That's an interesting list. I think that the humans that will make the most progress in the next few years are the ones that push themselves up to the highest level of that list. Right now is a period of intense disruption and there are many coders that don't like the idea that their way of life is dead. There are still blacksmiths around today but for the most part it's made by factories and cheap 3rd world labor. I think the same is currently happening with coding, except it will allow single builders and designers to do the same thing as an entire team 5 years ago.

> I think the same is currently happening with coding, except it will allow single builders and designers to do the same thing as an entire team 5 years ago.

This part of your post I think signals that you are either very new or haven't been paying attention; single developers were outperforming entire teams on the regular long before LLMs were a thing in software development, and they still are. This isn't because they're geniuses, but rather because you don't get any meaningful speedup out of adding team members.

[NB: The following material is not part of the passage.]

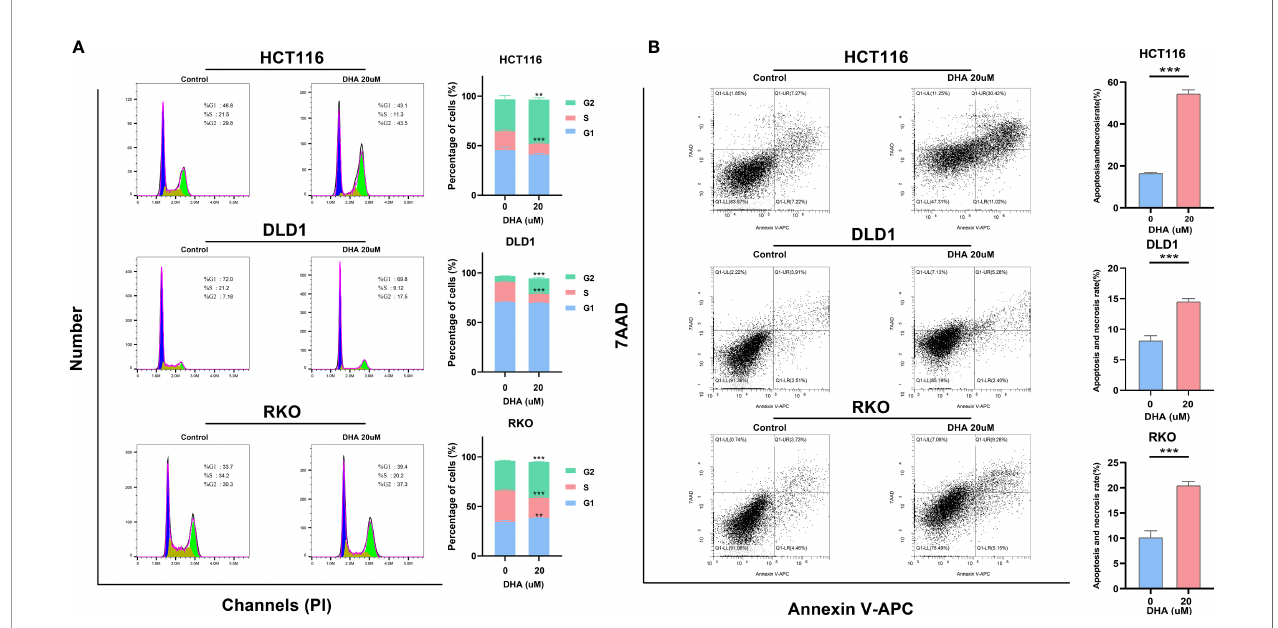
FIGURE 3 | DHA caused cell cycle arrest in the G 2 /M phase and induced cell apoptosis. (A) The effects of DHA on cell cycle distribution were examined by fl ow cytometry. (B) The effects of DHA on cell apoptosis were examined by fl ow cytometry. Data are shown as means ± SD. **p < 0.01, ***p < 0.001. DHA,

I've always personally thought there is a sweet spot at about 3 programmers where you still might see development velocity increase, but that's probably wrong and I just prefer it to not feel too lonely.

In any case teams are not there to speed anything up, and anyone who thinks they are is a moron. Many, many people in management are morons.

For certain kinds of software (financial systems, safety-critical systems) it may be very unwise to go beyond level 5.

There may be certain fields where you can't even get to 5.